In an article considered a classic in the history of medicine, written in 1872 by the North American doctor George Huntington, the disease which now bears his name was described for the first time as a neuro-degenerative disorder, characterised by involuntary arrhythmic and uncontrollable movements, amongst other symptoms.
According to Dr. Alexis Soto Lavastida, from a clinical point of view,the disease presents in several forms: motor, if the initial symptoms are involuntary movements; neuro-psychiatric, if it begins with depression, and anxiety, irritability, aggression and apathy appear; and mixed, if motor, cognitive-behavioral and neuropsychiatric symptoms are expressed from the beginning.

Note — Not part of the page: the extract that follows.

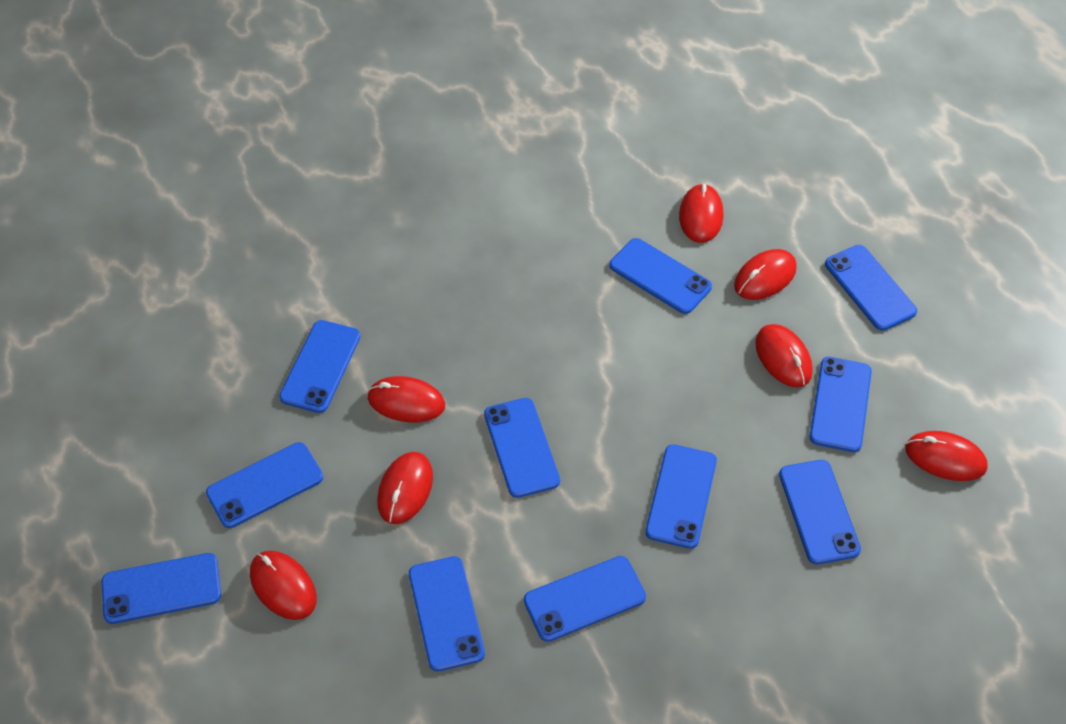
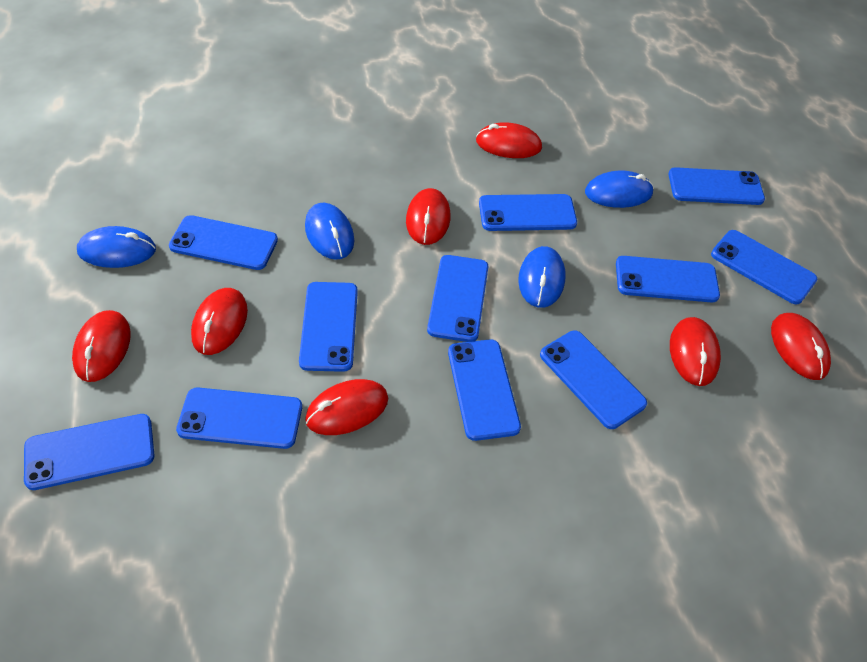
blue mouse: none = 0 -> [77,226,156,268] [305,203,354,260] [518,246,565,308] [585,171,654,208] = 4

Professor Soto Lavastida is a first grade specialist in General Medicine and Neurology, and is a member of the Group of Movement Disorders and Neurodegenerative Diseases, National Institute of Neurology and Neurosurgery of the Ministry of Public Health.
Do we know how frequent it is in Cuba?
No. I can say that since our institute began a detailed consultation in 2001, we have studied 88 patients belonging to 56 families, which indicates to us, by comparison with the frequency with other neuro-degenerate diseases, that it is not common in our country.
There are no differences in regards to sex or skin colour. According to the age of presentation of the illness, it can be juvenile if it appears before 21 years; typical clinical manifestations occur between 35 and 45 years; and they are late if they emerge in old age. In general, the age of appearance oscillates between 25 and 40 years. It is shown before 21 years in five percent of these patients.
Is the cause exclusively of genetic origin?
It is autosomal dominant. That is to say, in order for a person to suffer from it, one of their parents must be ill or be a carrier of a genetic mutation. When the transmission is from parents to children a so called “genetic anticipation” can occur: the illness appears in offspring at an earlier age than in their parents. In our series of cases, three of the 88 patients attended to did not have a family history.
Are there techniques that allow identification for carriers of the illness before the symptoms develop or even in the uterus?
Yes. The molecular diagnosis can be pre-implantation (before implanting the embryo), pre-symptomatic and symptomatic (before the symptoms appear or if they are already present). The latter two are carried out in Cuba.
What symptoms or characteristics can warn of Huntington’s Disease?
Apathy in the person, anxiety, irritability, disorders in the control of impulses, poor judgement, slow and also involuntary and disorderly ocular movement, clumsiness and dysarthria (slurred speech).
In patients with a family history of the illness these symptoms suggest Huntington’s.
What clinical and laboratory procedures are used to establish a definitive diagnosis?
Following the clinical method: examination, detailed physical neurological examination and complementary techniques such as Axial Computer Tomography and Magnetic Resonance Imaging of the skull; and also molecular investigations.
Does the illness progress slowly or quickly?
In our experience and in that of other countries the progression and quality of the patient’s life is highly influenced by family support and medical monitoring.
What are the aims of the treatments?
Basically to improve and control the symptoms of the disease and, through genetic counselling, to offer support and advice for future offspring and general information to relatives.
They need specialised multidisciplinary consultations by a team of neurologists, clinical and molecular geneticists, psychiatrists, psychologists, nutritionists, physio-therapists, social workers and nurses.
In general, what is the prognosis?
In chronic cases, it is not possible to give a definite prognosis.